Becoming a mother in the United States was one of the first times I truly understood, in my body, how deeply a country’s policies shape women’s lives. After giving birth to my first child by C-section, I was back at work after eight weeks. I remember pumping milk in parking lots and McDonald’s bathrooms while trying to keep up with a demanding job working with vulnerable young people. What broke my heart most, though, was leaving my baby with a nanny who had been forced to leave her own children in South America in order to come to the U.S. and earn money caring for other people’s children. I cried almost every day going to work. It felt so deeply wrong — not just for me, but for her, for our children, and for the entire system that made this seem normal.
Later, I moved to Sweden while eight months pregnant with my second child. The emotional reality was still incredibly hard. I was in a new country, with a toddler and a newborn, and my then-husband left again after only a few days and was away most of the year for work. So I know very well that no system removes the emotional, physical, and relational intensity of caregiving. But the structures around me were entirely different. Sweden offered affordable childcare, longer parental leave, and a basic understanding that raising children is not simply a private burden for mothers to absorb alone. It is a societal issue, an economic issue, and a public good.

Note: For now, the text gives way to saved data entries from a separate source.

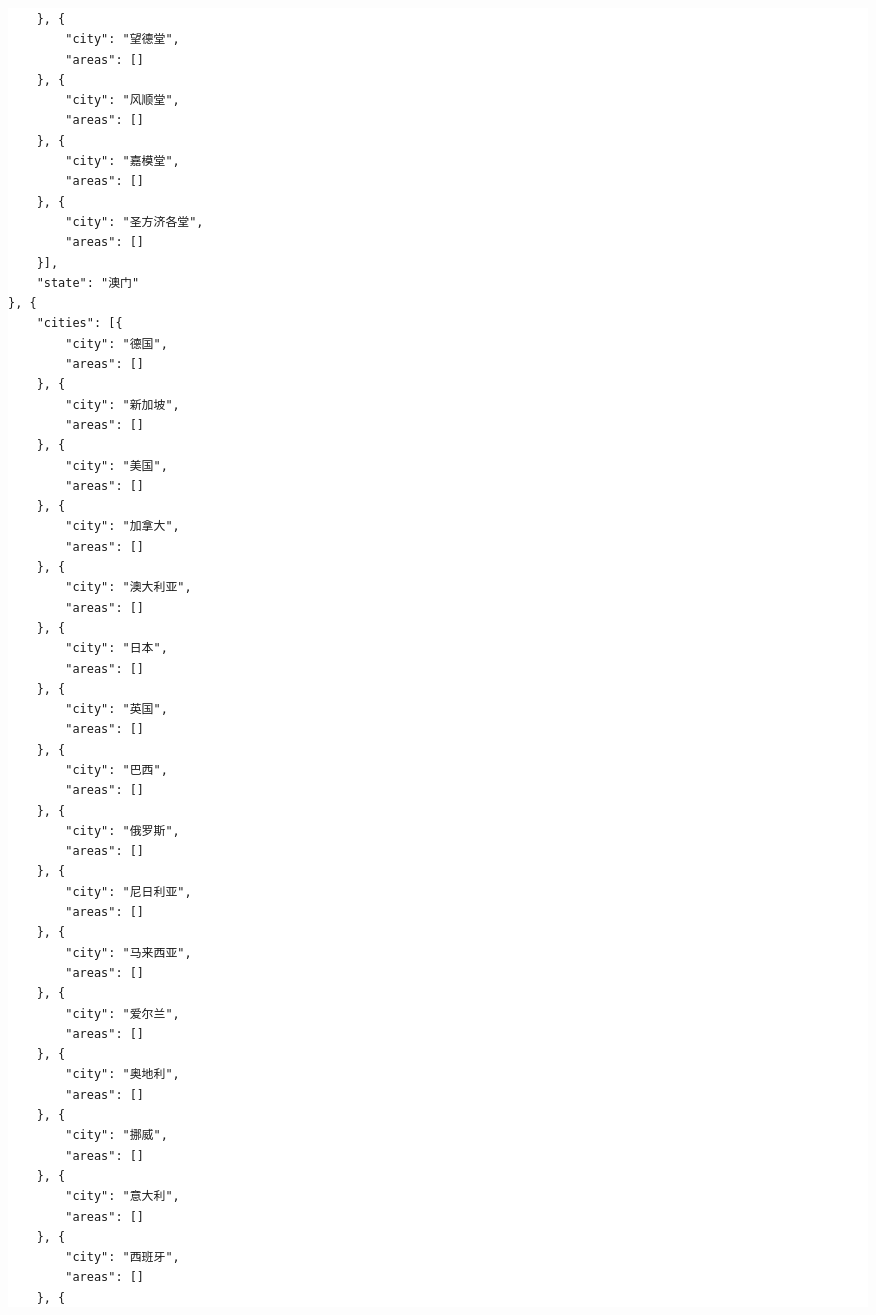 		}, {
			"city": "望德堂",
			"areas": []
		}, {
			"city": "风顺堂",
			"areas": []
		}, {
			"city": "嘉模堂",
			"areas": []
		}, {
			"city": "圣方济各堂",
			"areas": []
		}],
		"state": "澳门"
	}, {
		"cities": [{
			"city": "德国",
			"areas": []
		}, {
			"city": "新加坡",
			"areas": []
		}, {
			"city": "美国",
			"areas": []
		}, {
			"city": "加拿大",
			"areas": []
		}, {
			"city": "澳大利亚",
			"areas": []
		}, {
			"city": "日本",
			"areas": []
		}, {
			"city": "英国",
			"areas": []
		}, {
			"city": "巴西",
			"areas": []
		}, {
			"city": "俄罗斯",
			"areas": []
		}, {
			"city": "尼日利亚",
			"areas": []
		}, {
			"city": "马来西亚",
			"areas": []
		}, {
			"city": "爱尔兰",
			"areas": []
		}, {
			"city": "奥地利",
			"areas": []
		}, {
			"city": "挪威",
			"areas": []
		}, {
			"city": "意大利",
			"areas": []
		}, {
			"city": "西班牙",
			"areas": []
		}, {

That difference matters enormously. In Sweden, support for parents is not primarily framed as kindness or generosity. It is understood as smart economics. When there is paid parental leave and affordable childcare, more women can remain in or return to the paid workforce. That means tax revenue, stronger labor force participation, and more long-term stability for families and society alike. It also means that children get access to early education, language development, socialization, and support systems outside the home. For children from more vulnerable households, that can be life-changing. A functioning childcare and parental leave system does not just support individual mothers. It strengthens the entire society.
At the same time, I think even many progressive conversations still miss something crucial: we must stop treating caregiving as primarily a mothers’ issue. It is not enough to simply ask how we can support women in carrying more. The whole paradigm needs to shift. We need to stop assuming that mothers will continue to bear the brunt of unpaid labor, mental load, and caregiving, while fathers are treated as optional helpers. Until we move from a “mothers first” mindset toward a real “parents first” vision, where both parents are seen as natural, necessary caregivers, we will never achieve gender equality on any large scale.

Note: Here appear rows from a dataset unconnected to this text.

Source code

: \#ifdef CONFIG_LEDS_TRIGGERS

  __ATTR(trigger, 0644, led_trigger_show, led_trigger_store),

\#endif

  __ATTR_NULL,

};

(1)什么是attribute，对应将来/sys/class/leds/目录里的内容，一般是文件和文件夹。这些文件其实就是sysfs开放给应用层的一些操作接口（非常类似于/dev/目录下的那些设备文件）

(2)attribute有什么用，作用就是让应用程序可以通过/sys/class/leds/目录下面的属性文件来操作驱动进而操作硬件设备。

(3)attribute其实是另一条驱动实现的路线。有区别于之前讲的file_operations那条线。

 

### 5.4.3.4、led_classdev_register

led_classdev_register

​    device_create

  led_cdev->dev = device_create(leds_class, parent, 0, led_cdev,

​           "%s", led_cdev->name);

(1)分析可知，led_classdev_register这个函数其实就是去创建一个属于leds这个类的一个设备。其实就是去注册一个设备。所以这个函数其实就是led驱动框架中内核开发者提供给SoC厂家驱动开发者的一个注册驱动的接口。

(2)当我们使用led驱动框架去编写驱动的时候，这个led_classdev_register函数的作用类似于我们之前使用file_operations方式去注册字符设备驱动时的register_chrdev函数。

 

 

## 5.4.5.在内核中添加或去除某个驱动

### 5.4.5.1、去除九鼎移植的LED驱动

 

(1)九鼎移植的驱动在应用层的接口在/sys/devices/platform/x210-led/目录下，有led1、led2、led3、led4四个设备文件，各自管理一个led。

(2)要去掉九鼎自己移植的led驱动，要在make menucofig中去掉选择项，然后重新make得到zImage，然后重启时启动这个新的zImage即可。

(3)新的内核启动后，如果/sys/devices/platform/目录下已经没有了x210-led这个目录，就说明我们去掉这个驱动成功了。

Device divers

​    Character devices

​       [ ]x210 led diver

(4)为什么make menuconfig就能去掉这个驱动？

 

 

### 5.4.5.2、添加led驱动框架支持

No country in the world has fully accomplished shared caregiving. Sweden certainly has not. We still have a long way to go. But the changes that have happened there show how powerful this shift can be. When fathers are given real parental leave — and lose it if they do not take it — it changes norms, expectations, and family dynamics. Men learn firsthand how hard caregiving is. They bond more deeply with their children. And over time, engaged fatherhood becomes not an exception, but something admired and expected. In Sweden today, being an involved father is increasingly a status symbol. That shift brings enormous benefits — not only economic, but emotional, relational, and health-related for fathers, mothers, and children alike.

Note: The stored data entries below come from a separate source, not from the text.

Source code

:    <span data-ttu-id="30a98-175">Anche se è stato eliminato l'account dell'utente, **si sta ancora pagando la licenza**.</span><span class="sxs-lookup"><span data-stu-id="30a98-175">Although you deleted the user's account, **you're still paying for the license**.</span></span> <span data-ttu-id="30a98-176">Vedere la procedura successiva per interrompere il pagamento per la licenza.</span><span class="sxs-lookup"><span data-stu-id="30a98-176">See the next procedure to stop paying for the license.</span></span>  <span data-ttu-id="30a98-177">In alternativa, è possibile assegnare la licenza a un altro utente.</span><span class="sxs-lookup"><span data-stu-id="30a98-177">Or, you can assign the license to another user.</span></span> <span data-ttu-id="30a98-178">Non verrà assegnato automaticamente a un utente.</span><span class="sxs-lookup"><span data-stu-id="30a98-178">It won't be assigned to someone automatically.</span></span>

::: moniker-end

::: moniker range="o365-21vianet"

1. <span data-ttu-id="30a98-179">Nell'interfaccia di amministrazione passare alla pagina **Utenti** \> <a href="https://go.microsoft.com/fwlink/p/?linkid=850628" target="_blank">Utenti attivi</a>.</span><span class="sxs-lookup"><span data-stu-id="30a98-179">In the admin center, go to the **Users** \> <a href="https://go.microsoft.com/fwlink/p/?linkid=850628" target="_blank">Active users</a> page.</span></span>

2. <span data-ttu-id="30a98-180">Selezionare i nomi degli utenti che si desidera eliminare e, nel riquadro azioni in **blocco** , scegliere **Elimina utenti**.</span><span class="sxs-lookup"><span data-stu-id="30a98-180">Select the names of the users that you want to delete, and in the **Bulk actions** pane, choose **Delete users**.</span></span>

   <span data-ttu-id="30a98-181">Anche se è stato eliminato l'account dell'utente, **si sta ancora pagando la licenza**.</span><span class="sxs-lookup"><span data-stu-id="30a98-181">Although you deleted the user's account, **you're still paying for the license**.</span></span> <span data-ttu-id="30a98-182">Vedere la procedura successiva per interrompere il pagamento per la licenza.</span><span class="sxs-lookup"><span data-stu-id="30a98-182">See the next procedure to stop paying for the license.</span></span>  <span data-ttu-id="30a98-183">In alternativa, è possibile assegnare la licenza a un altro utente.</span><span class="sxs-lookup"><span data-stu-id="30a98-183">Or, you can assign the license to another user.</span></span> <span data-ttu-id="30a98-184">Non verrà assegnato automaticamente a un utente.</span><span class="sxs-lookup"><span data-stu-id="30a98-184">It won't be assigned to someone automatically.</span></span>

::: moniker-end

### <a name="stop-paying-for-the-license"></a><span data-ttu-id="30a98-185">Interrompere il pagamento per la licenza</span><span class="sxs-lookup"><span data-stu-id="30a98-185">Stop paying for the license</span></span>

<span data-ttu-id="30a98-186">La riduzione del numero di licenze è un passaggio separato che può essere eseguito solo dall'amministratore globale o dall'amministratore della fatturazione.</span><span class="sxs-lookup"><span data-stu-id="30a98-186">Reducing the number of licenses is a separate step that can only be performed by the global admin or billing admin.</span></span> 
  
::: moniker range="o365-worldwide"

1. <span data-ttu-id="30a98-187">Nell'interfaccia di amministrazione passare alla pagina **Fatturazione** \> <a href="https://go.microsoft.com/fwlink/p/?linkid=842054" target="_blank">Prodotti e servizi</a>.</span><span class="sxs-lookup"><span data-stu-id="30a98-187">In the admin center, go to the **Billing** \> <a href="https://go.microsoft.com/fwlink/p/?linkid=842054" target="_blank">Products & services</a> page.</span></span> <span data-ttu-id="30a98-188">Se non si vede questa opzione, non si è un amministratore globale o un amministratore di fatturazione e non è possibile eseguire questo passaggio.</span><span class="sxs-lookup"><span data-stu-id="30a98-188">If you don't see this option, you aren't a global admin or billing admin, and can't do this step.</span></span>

This is something I have spent much of my life working on — not only advocating for a better world for mothers, but also for fathers and children. Among other things, I helped create global fatherhood campaigns such as MenCare, because I believe deeply that more equal caregiving is one of the most powerful levers we have for healthier families and more humane societies.
What I wish America understood is that this is not a niche “women’s issue.” It is not a luxury. It is not something to do after the “real” economic questions have been solved. It is one of the real economic questions. A society that gives parents time, support, and affordable childcare does better — economically, socially, and in terms of public health. Mothers benefit. Fathers benefit. Children benefit. Businesses benefit. Society as a whole benefits.
It does not have to be the way it is in the U.S. And until we stop treating caregiving as women’s private burden, and instead build systems that support both parents and shared responsibility, we will keep failing families in ways that are both heartbreaking and entirely avoidable.